By Victor D. Infante

When we began plotting out content for Radius, elegies for poets made its way onto the list pretty quickly. In the first instance, it was a reaction to an atrocious few years and the loss of a number of poets of both personal and professional significance. But in the midst of all that loss, I found myself pondering the poets and their work, and found myself realizing just how easily it could be lost, how easily the small press books and homemade ’zines, the chapbooks and websites could fade from view.

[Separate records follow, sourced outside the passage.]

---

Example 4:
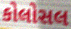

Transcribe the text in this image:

કોલોસલ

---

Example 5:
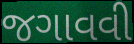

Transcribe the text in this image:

જગાવવી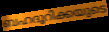
ബഹദൂറിക്കയുടെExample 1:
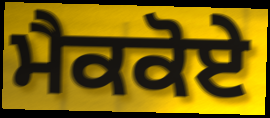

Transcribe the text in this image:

ਮੈਕਕੋਏ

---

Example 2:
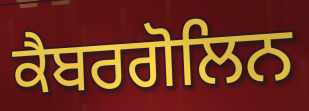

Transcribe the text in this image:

ਕੈਬਰਗੋਲਿਨ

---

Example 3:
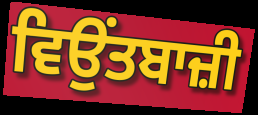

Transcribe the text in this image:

ਵਿਉਂਤਬਾਜ਼ੀ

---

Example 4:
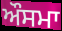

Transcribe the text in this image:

ਔਸਮਾ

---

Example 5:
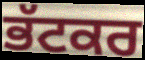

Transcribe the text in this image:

ਭੱਟਕਰ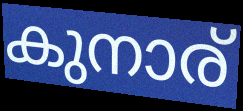
കുനാര്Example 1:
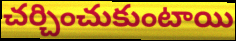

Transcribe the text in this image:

చర్చించుకుంటాయి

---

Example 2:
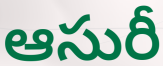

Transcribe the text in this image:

ఆసురీ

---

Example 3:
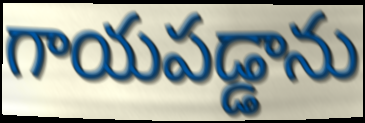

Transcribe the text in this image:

గాయపడ్డాను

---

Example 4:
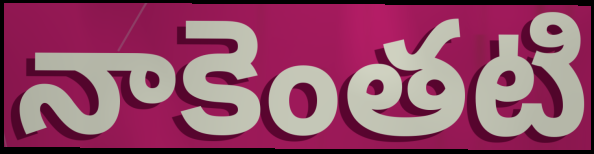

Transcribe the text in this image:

నాకెంతటి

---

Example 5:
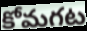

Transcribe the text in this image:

కోమగట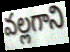
వల్లగానిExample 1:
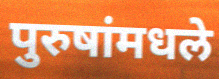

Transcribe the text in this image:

पुरुषांमधले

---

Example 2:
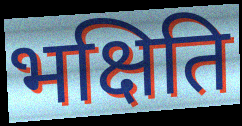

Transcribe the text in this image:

भक्षिति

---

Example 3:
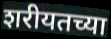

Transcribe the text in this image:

शरीयतच्या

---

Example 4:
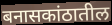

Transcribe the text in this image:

बनासकांठातील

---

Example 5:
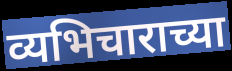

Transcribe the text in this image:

व्यभिचाराच्याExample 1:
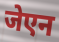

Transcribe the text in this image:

जेएन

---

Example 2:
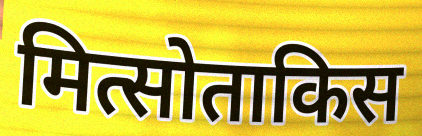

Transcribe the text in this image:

मित्सोताकिस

These elegies, then, serve a number of purposes. First and foremost, they’re road signs, pointing back to writers whom, in all honesty, probably should have been better appreciated while they were here. But the elegy, when applied to a poet, is also a commentary on the poets’ work, of sorts, transmitting a spark from poet to elegist to reader. It’s a place where poetry touches poetry, creating an electrical current, a hum of life that arcs across the art form’s history, pulses into its future.

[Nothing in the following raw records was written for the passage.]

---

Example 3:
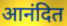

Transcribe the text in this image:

आनंदित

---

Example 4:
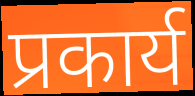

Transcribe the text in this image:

प्रकार्य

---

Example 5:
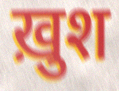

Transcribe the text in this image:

ख़ुश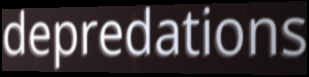
depredations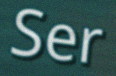
Ser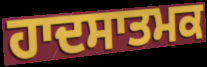
ਹਾਦਸਾਤਮਕ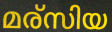
മര്സിയ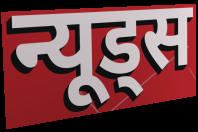
न्यूड्स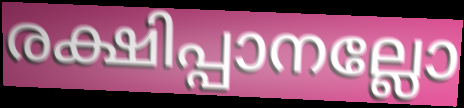
രക്ഷിപ്പാനല്ലോ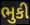
ભુકી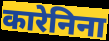
कारेनिना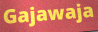
Gajawaja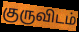
குருவிடம்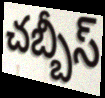
చబ్బీస్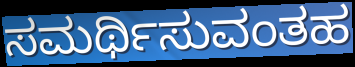
ಸಮರ್ಥಿಸುವಂತಹ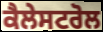
ਕੈਲੇਸਟਰੋਲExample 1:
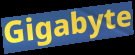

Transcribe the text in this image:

Gigabyte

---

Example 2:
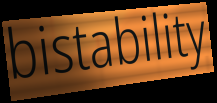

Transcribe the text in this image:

bistability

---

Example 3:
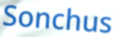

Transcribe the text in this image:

Sonchus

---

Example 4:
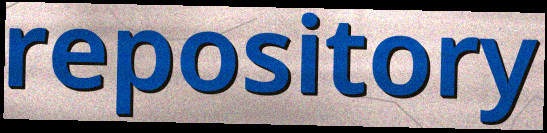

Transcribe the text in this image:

repository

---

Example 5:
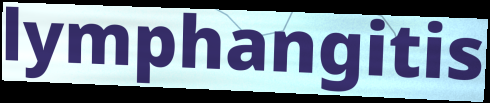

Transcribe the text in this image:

lymphangitis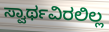
ಸ್ವಾರ್ಥವಿರಲಿಲ್ಲ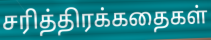
சரித்திரக்கதைகள்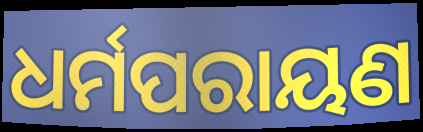
ଧର୍ମପରାୟଣ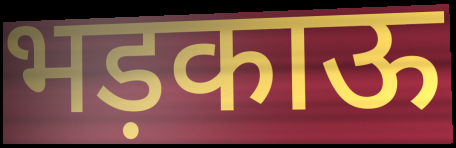
भड़काऊ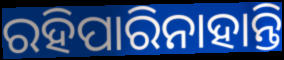
ରହିପାରିନାହାନ୍ତିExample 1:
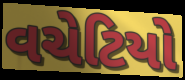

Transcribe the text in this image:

વચેટિયો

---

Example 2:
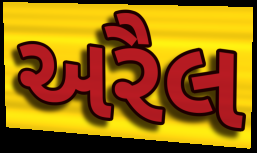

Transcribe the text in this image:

અરૈલ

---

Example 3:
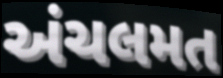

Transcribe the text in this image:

અંચલમત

It seems a bit much weight to put on something so seemingly insubstantial as an elegy, but then, that’s the sort of burden poetry’s always been intended to carry, the kind that seems, on the outside, to be almost trivial, but which behind closed doors matters everything.

And these poems, and the poets they elegize, do matter everything, and these elegies are merely road signs, pointing the way back to poetry that was vital and valuable, poetry that, if you’re quick and lucky, you might be able to find before it’s vanished.